----- DATA FOR REVIEW -----

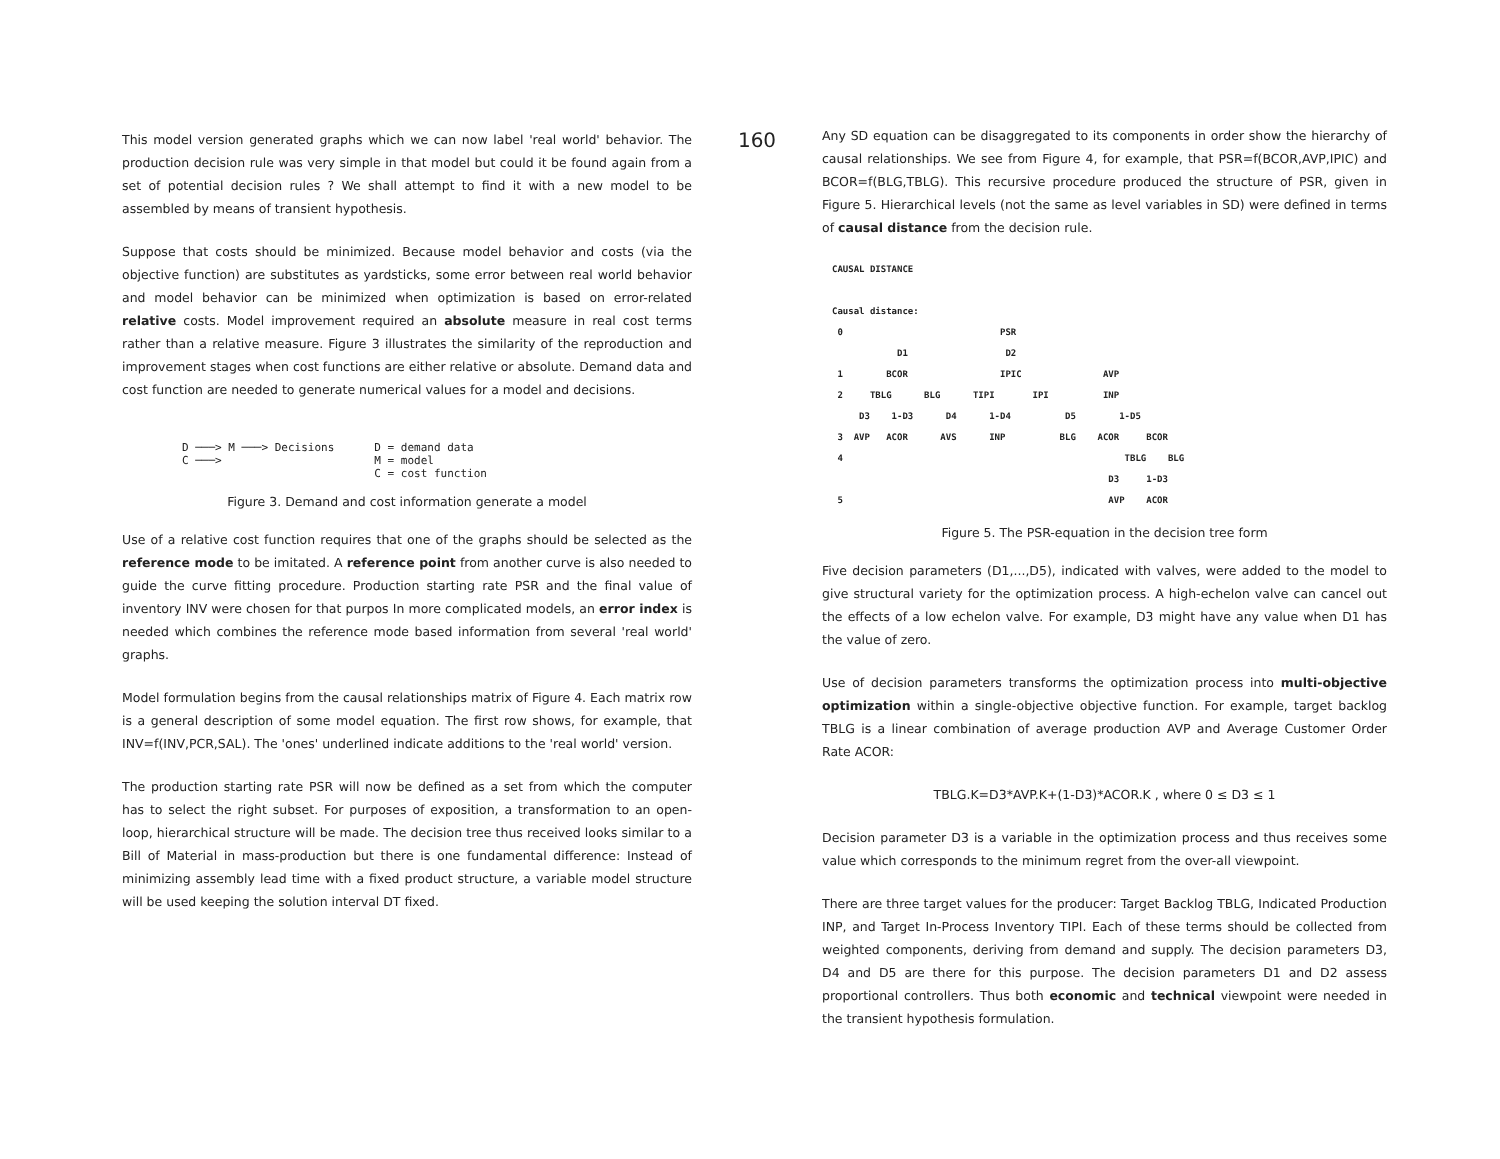This model version generated graphs which we can now label 'real world' behavior. The production decision rule was very simple in that model but could it be found again from a set of potential decision rules ? We shall attempt to find it with a new model to be assembled by means of transient hypothesis.
Suppose that costs should be minimized. Because model behavior and costs (via the objective function) are substitutes as yardsticks, some error between real world behavior and model behavior can be minimized when optimization is based on error-related relative costs. Model improvement required an absolute measure in real cost terms rather than a relative measure. Figure 3 illustrates the similarity of the reproduction and improvement stages when cost functions are either relative or absolute. Demand data and cost function are needed to generate numerical values for a model and decisions.
D ───> M ───> Decisions
C ───>
D = demand data
M = model
C = cost function
Figure 3. Demand and cost information generate a model
Use of a relative cost function requires that one of the graphs should be selected as the reference mode to be imitated. A reference point from another curve is also needed to guide the curve fitting procedure. Production starting rate PSR and the final value of inventory INV were chosen for that purpos In more complicated models, an error index is needed which combines the reference mode based information from several 'real world' graphs.
Model formulation begins from the causal relationships matrix of Figure 4. Each matrix row is a general description of some model equation. The first row shows, for example, that INV=f(INV,PCR,SAL). The 'ones' underlined indicate additions to the 'real world' version.
The production starting rate PSR will now be defined as a set from which the computer has to select the right subset. For purposes of exposition, a transformation to an open-loop, hierarchical structure will be made. The decision tree thus received looks similar to a Bill of Material in mass-production but there is one fundamental difference: Instead of minimizing assembly lead time with a fixed product structure, a variable model structure will be used keeping the solution interval DT fixed.
160
Any SD equation can be disaggregated to its components in order show the hierarchy of causal relationships. We see from Figure 4, for example, that PSR=f(BCOR,AVP,IPIC) and BCOR=f(BLG,TBLG). This recursive procedure produced the structure of PSR, given in Figure 5. Hierarchical levels (not the same as level variables in SD) were defined in terms of causal distance from the decision rule.
CAUSAL DISTANCE

Causal distance:
 0                             PSR
            D1                  D2
 1        BCOR                 IPIC               AVP
 2     TBLG      BLG      TIPI       IPI          INP
     D3    1-D3      D4      1-D4          D5        1-D5
 3  AVP   ACOR      AVS      INP          BLG    ACOR     BCOR
 4                                                    TBLG    BLG
                                                   D3     1-D3
 5                                                 AVP    ACOR
Figure 5. The PSR-equation in the decision tree form
Five decision parameters (D1,...,D5), indicated with valves, were added to the model to give structural variety for the optimization process. A high-echelon valve can cancel out the effects of a low echelon valve. For example, D3 might have any value when D1 has the value of zero.
Use of decision parameters transforms the optimization process into multi-objective optimization within a single-objective objective function. For example, target backlog TBLG is a linear combination of average production AVP and Average Customer Order Rate ACOR:
TBLG.K=D3*AVP.K+(1-D3)*ACOR.K , where 0 ≤ D3 ≤ 1
Decision parameter D3 is a variable in the optimization process and thus receives some value which corresponds to the minimum regret from the over-all viewpoint.
There are three target values for the producer: Target Backlog TBLG, Indicated Production INP, and Target In-Process Inventory TIPI. Each of these terms should be collected from weighted components, deriving from demand and supply. The decision parameters D3, D4 and D5 are there for this purpose. The decision parameters D1 and D2 assess proportional controllers. Thus both economic and technical viewpoint were needed in the transient hypothesis formulation.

-----

■ **EXERCISE PROMPT**: Set down the material once more, exactly, with the pictures omitted.

■ **RESULT OF THIS TASK**:
This model version generated graphs which we can now label 'real world' behavior. The production decision rule was very simple in that model but could it be found again from a set of potential decision rules ? We shall attempt to find it with a new model to be assembled by means of transient hypothesis.
Suppose that costs should be minimized. Because model behavior and costs (via the objective function) are substitutes as yardsticks, some error between real world behavior and model behavior can be minimized when optimization is based on error-related relative costs. Model improvement required an absolute measure in real cost terms rather than a relative measure. Figure 3 illustrates the similarity of the reproduction and improvement stages when cost functions are either relative or absolute. Demand data and cost function are needed to generate numerical values for a model and decisions.
D ───> M ───> Decisions
C ───>
D = demand data
M = model
C = cost function
Figure 3. Demand and cost information generate a model
Use of a relative cost function requires that one of the graphs should be selected as the reference mode to be imitated. A reference point from another curve is also needed to guide the curve fitting procedure. Production starting rate PSR and the final value of inventory INV were chosen for that purpos In more complicated models, an error index is needed which combines the reference mode based information from several 'real world' graphs.
Model formulation begins from the causal relationships matrix of Figure 4. Each matrix row is a general description of some model equation. The first row shows, for example, that INV=f(INV,PCR,SAL). The 'ones' underlined indicate additions to the 'real world' version.
The production starting rate PSR will now be defined as a set from which the computer has to select the right subset. For purposes of exposition, a transformation to an open-loop, hierarchical structure will be made. The decision tree thus received looks similar to a Bill of Material in mass-production but there is one fundamental difference: Instead of minimizing assembly lead time with a fixed product structure, a variable model structure will be used keeping the solution interval DT fixed.
160
Any SD equation can be disaggregated to its components in order show the hierarchy of causal relationships. We see from Figure 4, for example, that PSR=f(BCOR,AVP,IPIC) and BCOR=f(BLG,TBLG). This recursive procedure produced the structure of PSR, given in Figure 5. Hierarchical levels (not the same as level variables in SD) were defined in terms of causal distance from the decision rule.
CAUSAL DISTANCE

Causal distance:
 0                             PSR
            D1                  D2
 1        BCOR                 IPIC               AVP
 2     TBLG      BLG      TIPI       IPI          INP
     D3    1-D3      D4      1-D4          D5        1-D5
 3  AVP   ACOR      AVS      INP          BLG    ACOR     BCOR
 4                                                    TBLG    BLG
                                                   D3     1-D3
 5                                                 AVP    ACOR
Figure 5. The PSR-equation in the decision tree form
Five decision parameters (D1,...,D5), indicated with valves, were added to the model to give structural variety for the optimization process. A high-echelon valve can cancel out the effects of a low echelon valve. For example, D3 might have any value when D1 has the value of zero.
Use of decision parameters transforms the optimization process into multi-objective optimization within a single-objective objective function. For example, target backlog TBLG is a linear combination of average production AVP and Average Customer Order Rate ACOR:
TBLG.K=D3*AVP.K+(1-D3)*ACOR.K , where 0 ≤ D3 ≤ 1
Decision parameter D3 is a variable in the optimization process and thus receives some value which corresponds to the minimum regret from the over-all viewpoint.
There are three target values for the producer: Target Backlog TBLG, Indicated Production INP, and Target In-Process Inventory TIPI. Each of these terms should be collected from weighted components, deriving from demand and supply. The decision parameters D3, D4 and D5 are there for this purpose. The decision parameters D1 and D2 assess proportional controllers. Thus both economic and technical viewpoint were needed in the transient hypothesis formulation.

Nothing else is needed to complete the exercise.